What to do:
1 – Translate this sentence from the derailleur thread into Spanish: "This has happened on separate bikes, one with 105 and one with Ultegra."
2 – Turn the paragraph of the derailleur thread beginning "At low speed changing" into a bulleted list that keeps its main facts.
3 – In the derailleur thread, change "failure" to "breakdown" in the part that opens with the words containing "## tripyrenees (Apr" and closes with "the same problem.".

** start of Excerpt to read **

# 105 / Ultegra Rear Deraileur snapping hanger



## tripyrenees (Apr 4, 2010)

Hi
I have had a second failure of my rear derailleur in less than 6 months. This has happened on separate bikes, one with 105 and one with Ultegra. In fact I have seen this 3 times in the past 6 months with a clients bike (Trek) having exactly the same problem.

At low speed changing (probably down, not sure) the rear derailleur hooks back and is flung in the direction of the wheel rotation, snapping clean the rear hanger and lodging itself into the rear spokes, jamming the rear wheel solid. The derailleur itself is totally bent out of shape and I have had the Ultegra snap the swing arm casting the jocky wheels off into the street.

In the three instances I have seen (one of them to myself) it happens within the first kilometer of the ride, at low speed. It is very scary, dangerous and basically is a replacement of the hanger, derailleur and in some cases bends the frame. It has also bent the axle on the rear wheel.

** end of Excerpt to read **
** start of Entries provided **

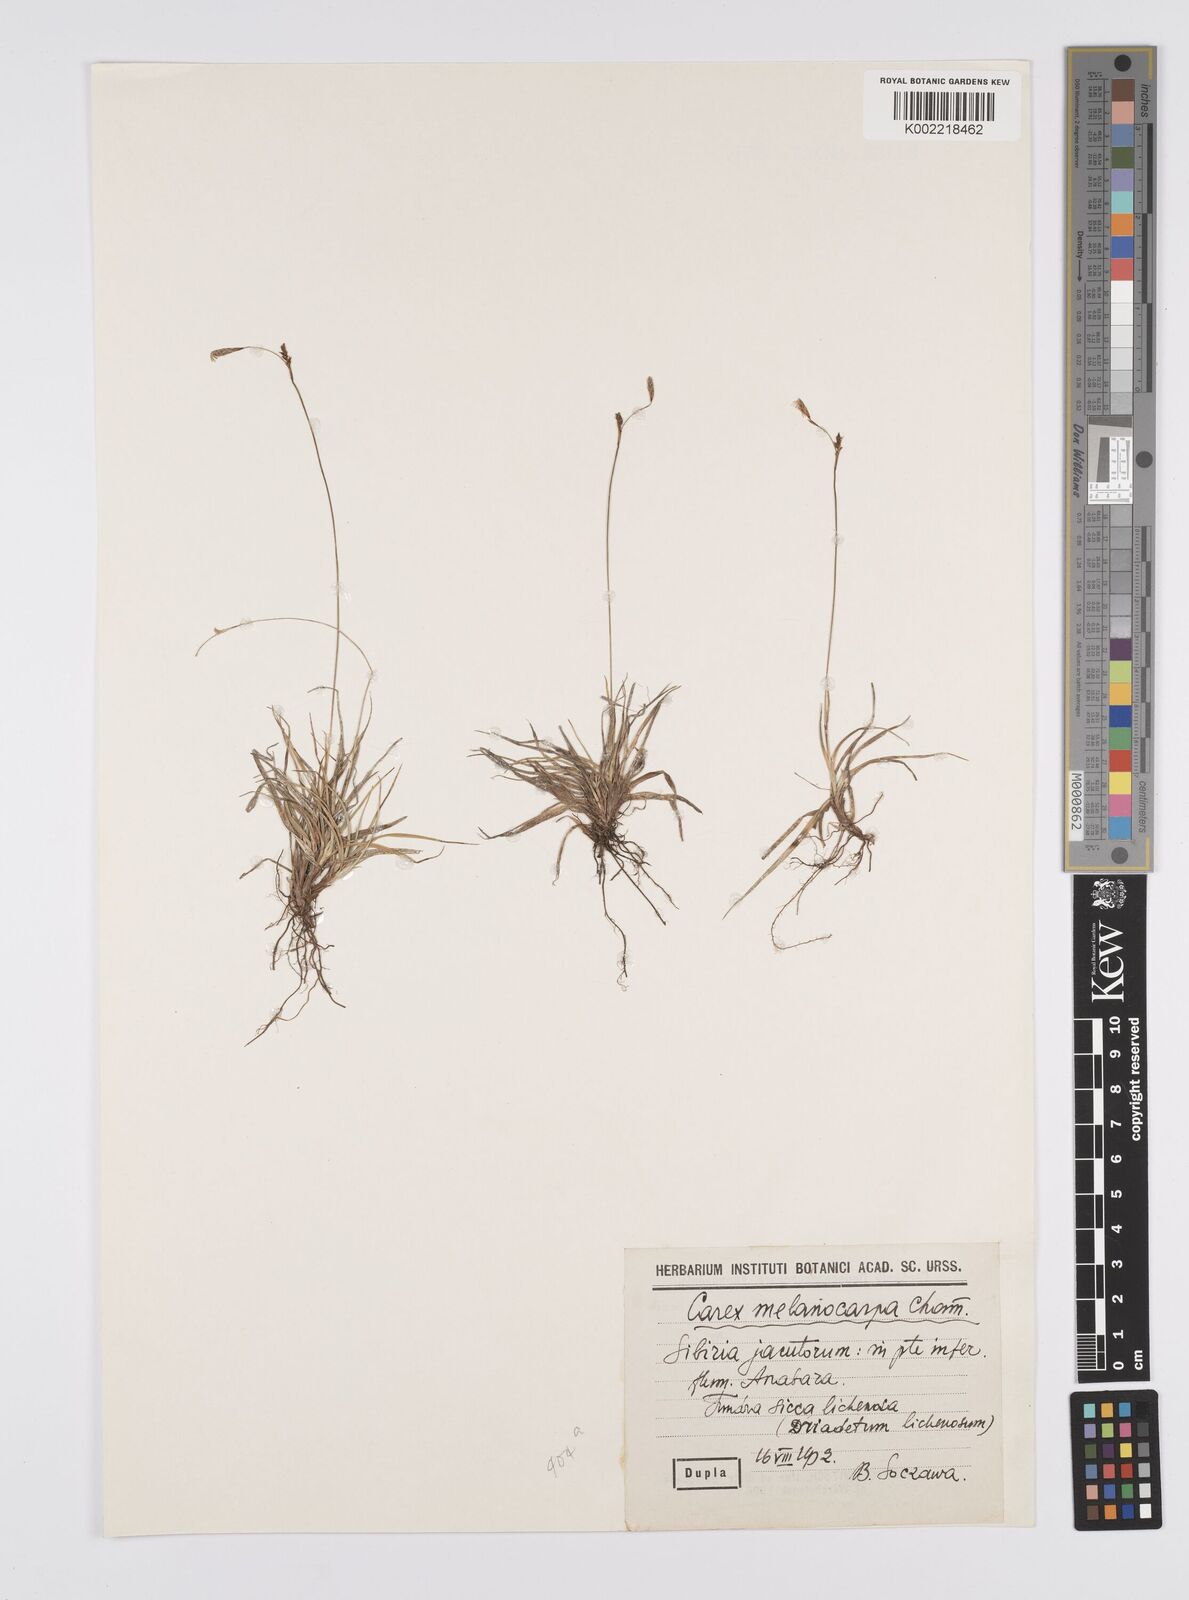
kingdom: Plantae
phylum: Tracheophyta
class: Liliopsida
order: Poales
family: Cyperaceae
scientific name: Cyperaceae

** end of Entries provided **

Task responses:
1 – Esto ha ocurrido en bicicletas distintas, una con 105 y otra con Ultegra.

2 –
- The failure occurs while shifting at low speed, probably downshifting.
- The rear derailleur hooks back and is flung in the direction of wheel rotation.
- It snaps the rear hanger cleanly and lodges in the rear spokes.
- The rear wheel jams solid.
- The derailleur is bent completely out of shape.
- On the Ultegra, the swing arm snapped and threw the jockey wheels into the street.

3 –
## tripyrenees (Apr 4, 2010)

Hi
I have had a second breakdown of my rear derailleur in less than 6 months. This has happened on separate bikes, one with 105 and one with Ultegra. In fact I have seen this 3 times in the past 6 months with a clients bike (Trek) having exactly the same problem.